You'll need at least two mono wav files: the input (DI) and the amped sound (without the cab). You can either record enough to have a training and validation set in the same file and split the file, or you can use 4 files (input/output for train/test). Also, you can provide multiple file pairs for training (or validation).
For the first option, Modify bin/train/inputs/config_data_single_pair.json
to point at the audio files, and set the
start/stop to the point (in samples) where the training segment ends and the validation
starts.
For the second option, modify and use bin/train/inputs/config_data_two_pairs.json
.
Then run:
python bin/train/main.py \
bin/train/inputs/config_data.json \
bin/train/inputs/config_model.json \
bin/train/inputs/config_learning.json \
bin/train/outputs/MyAmp
Handy if you want to just check it out without going through the trouble of building the plugin.
python bin/run.py \
path/to/source.wav \
path/to/config_model.json \
path/to/checkpoints/epoch=123_val_loss=0.000010.ckpt \
path/to/output.wav
Export a model (to use with the plugin)
Let's get ready to rock!
python bin/export.py \
path/to/config_model.json \
path/to/checkpoints/epoch=123_val_loss=0.000010.ckpt \
path/to/exported_models/MyAmp
You'll want the HardCodedModel.h
to paste over into the plugin source (i.e. here).
The model architecture in config_model.json
should work plenty good. However, if you
want to, you can increase the number of channels and the model will generally fit
better (though it'll get closer to the threshold of real-time. 20 works for a "large"

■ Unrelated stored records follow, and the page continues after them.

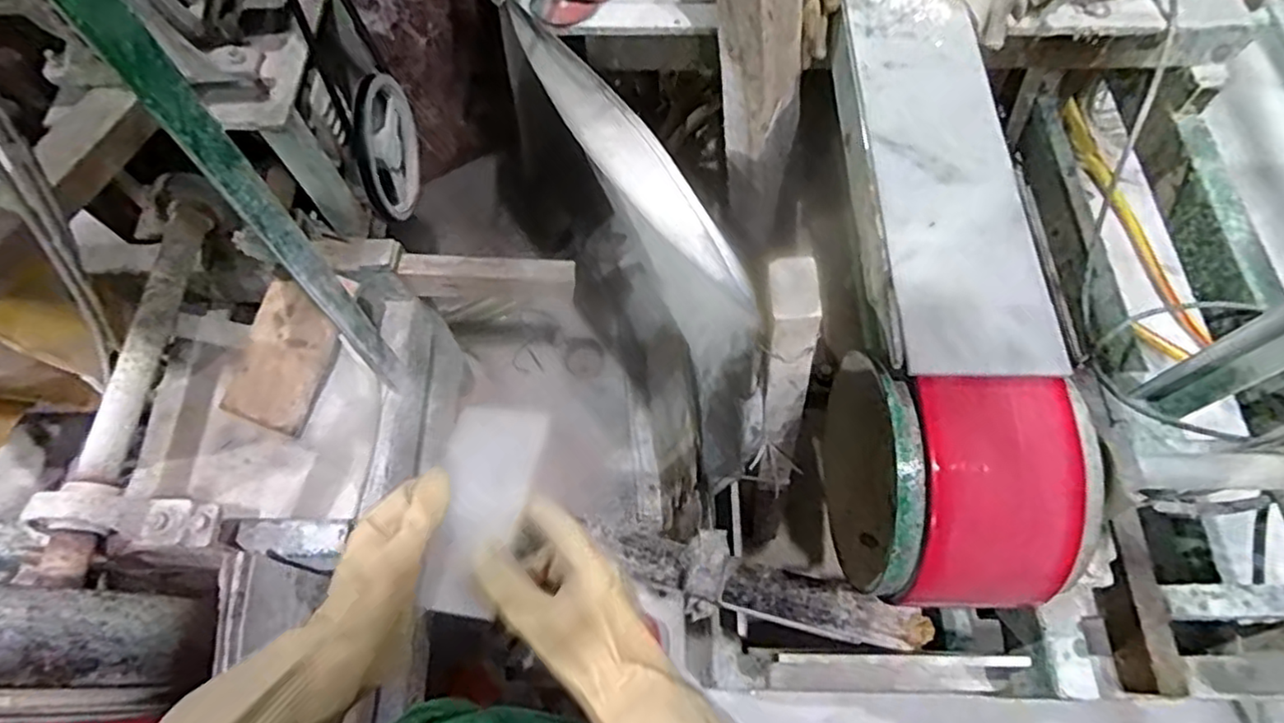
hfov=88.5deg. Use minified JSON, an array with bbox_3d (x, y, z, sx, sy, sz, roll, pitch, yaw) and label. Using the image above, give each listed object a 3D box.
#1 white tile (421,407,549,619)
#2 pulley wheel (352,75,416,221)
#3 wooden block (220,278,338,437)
[{"bbox_3d":[-0.114,0.098,0.463,0.070,0.013,0.149,6,56,5],"label":"white tile"},{"bbox_3d":[-0.385,-0.328,0.999,0.032,0.195,0.190,2,65,3],"label":"pulley wheel"},{"bbox_3d":[-0.528,-0.006,0.977,0.122,0.014,0.206,21,85,-3],"label":"wooden block"}]

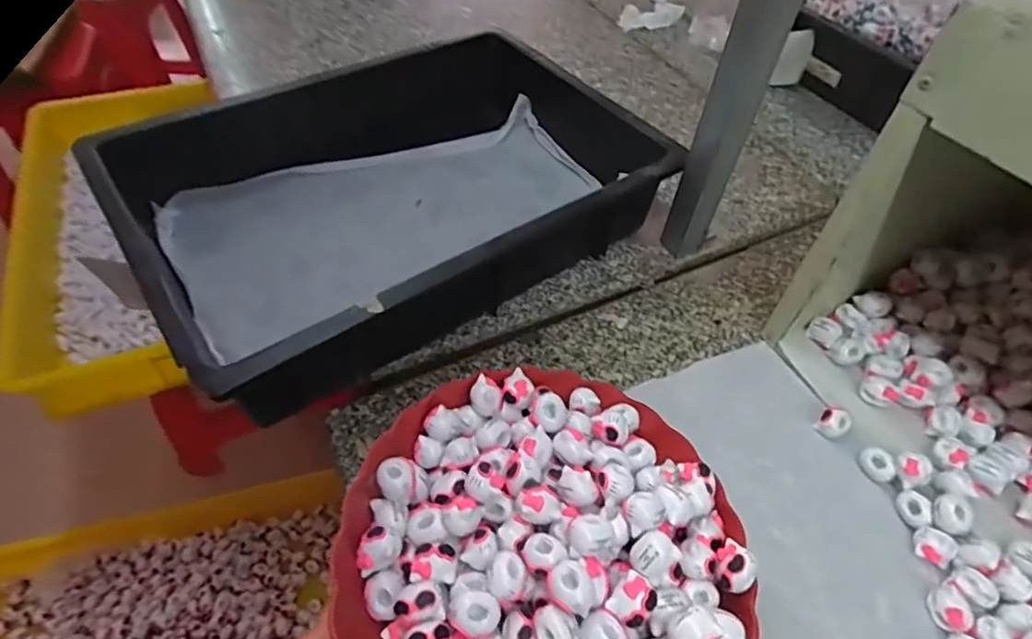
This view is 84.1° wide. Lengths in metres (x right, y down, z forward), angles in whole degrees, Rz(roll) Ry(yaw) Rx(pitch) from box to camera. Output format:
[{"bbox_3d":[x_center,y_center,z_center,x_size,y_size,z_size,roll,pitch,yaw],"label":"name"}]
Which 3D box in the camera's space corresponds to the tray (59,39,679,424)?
[{"bbox_3d":[-0.109,-0.131,0.539,0.444,0.118,0.325,-31,58,-25],"label":"tray"}]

model and is still about 6x real time on my desktop).
If you want to mess with the model architecture and end up with a different receptive
field (e.g. by messing with the dilation pattern), then you need to make sure that nx
is changed accordingly in the data setup.
The default architecture has a receptive field of 8191 samples, so nx
is 8191
.
Generally, for the conv net architecture the receptive field is one elss than the sum of the dilations
.
You can train for shorter or longer. 1000 gives pretty great results, but if you're impatient you can sometimes get away with comparable results after 500 epochs, and you might nto even be able to tell the difference with far fewer (maybe 200?...100?)